Abstract:
Many tasks are difficult for us but easier for machine to do as to detect any
disease in plants it is difficult for human beings to find the diseases in plants without
heaving years of experience in farming which can cause immense effect to the
plants. In agriculture it is very important to recognize and find the disease of the
plants in the early stages. As, disease in the plants can affect the yield of the crops. It
is unhealthy for the plants and in return it can affect a lot to the farmer and in last
danger to the food-security. Using computer vision techniques, we can classify the
plants with the help of state-of the art ML algorithms and deep learning models to
differentiate between healthy and the effected plants by classifying their leaves. It is
one of the techniques that different researchers worked on different plants using
different techniques and different pre-trained deep learning networks (DenseNet121,
EfficientNetB0, InceptionV3, VGG19, and Xception) and classic machine learning
algorithms to detect the diseases on the plants using the plant leaves.

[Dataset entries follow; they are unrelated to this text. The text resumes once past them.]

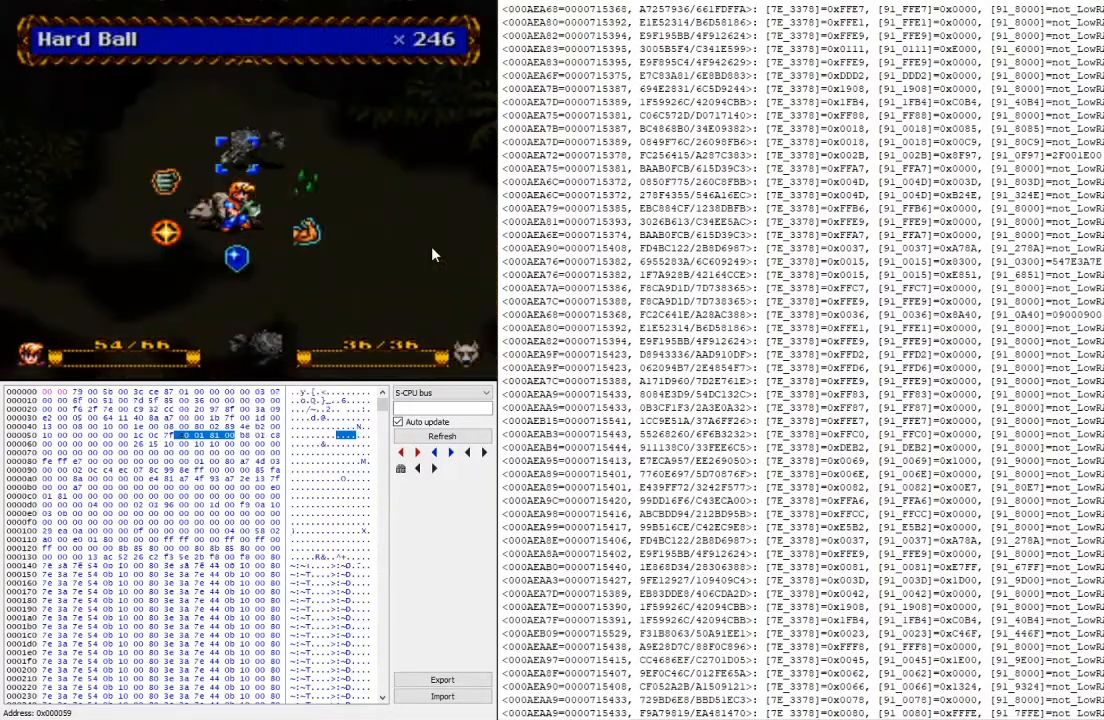
{"buttons": ["A"], "events": [[200, "A", "down"], [300, "A", "up"], [433, "A", "down"]]}
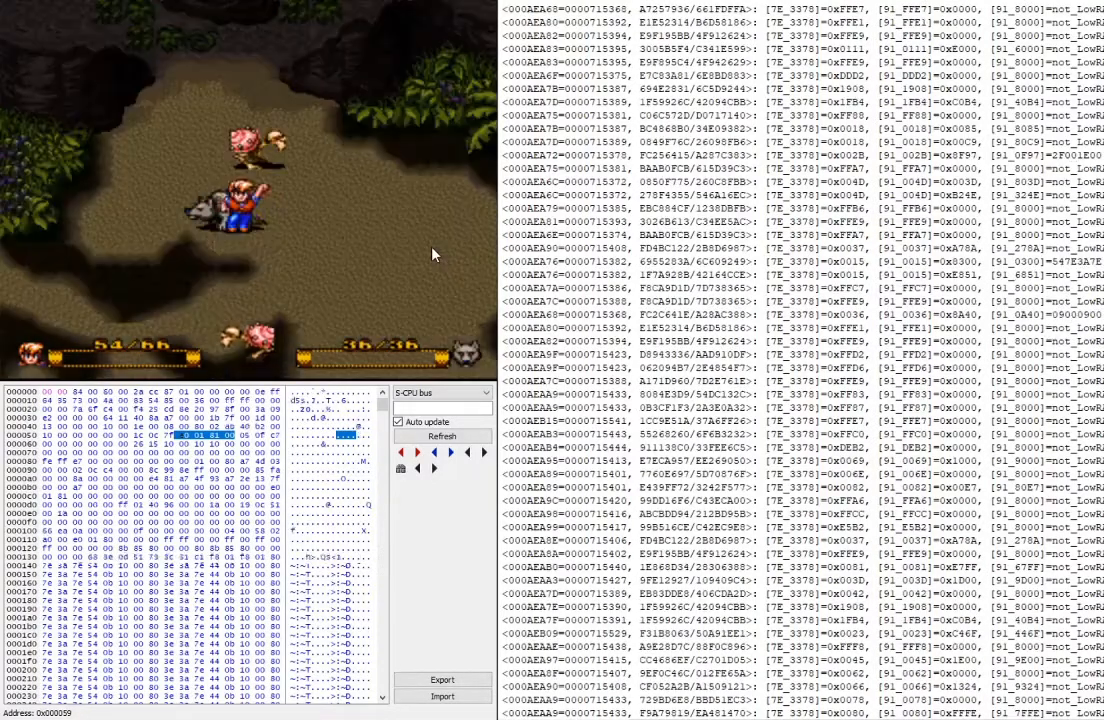
{"buttons": [], "events": [[67, "A", "up"]]}
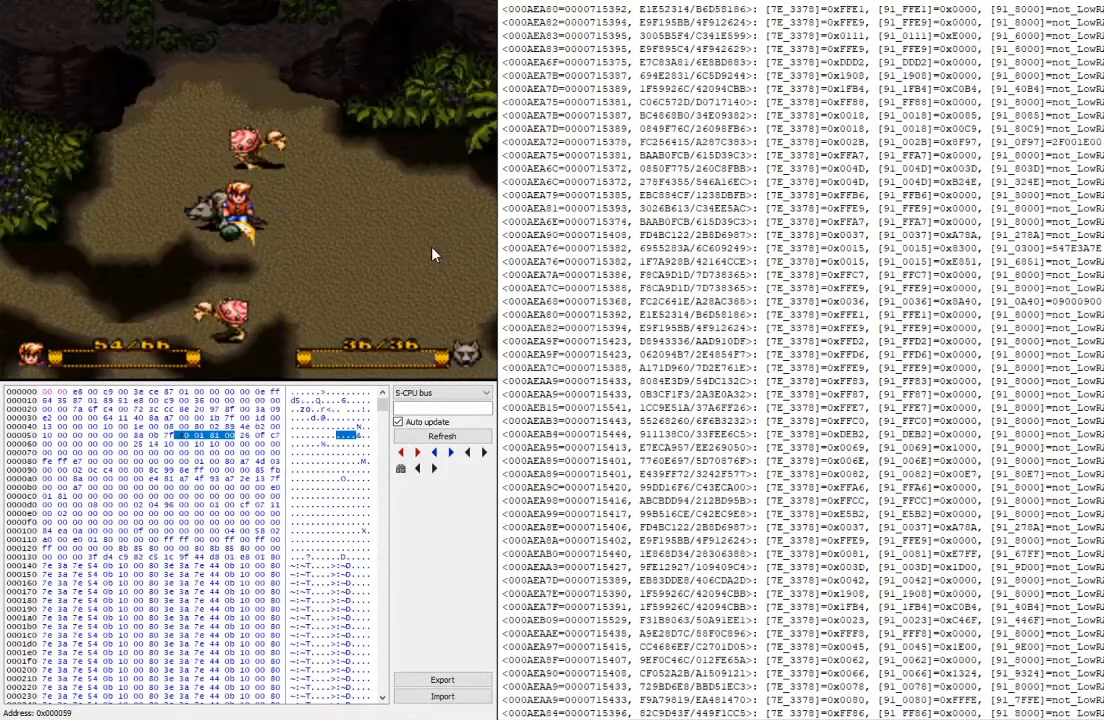
{"buttons": [], "events": []}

This research worked on two different approaches. First, the experimental
component trains models using different plants images. Then, the training of the
models that have already been trained. According to the results that we get in our
experiments in our work, the Xception networks performed admirably from deep
learning models. It gives us an accuracy of 89.93%. On other hand, from machine
learning algorithms Random Forest performed much better than the SVM and
Decision Tree. In addition to our results, it indicates that the performance of the pre trained network system gives the best findings for Plant disease detection.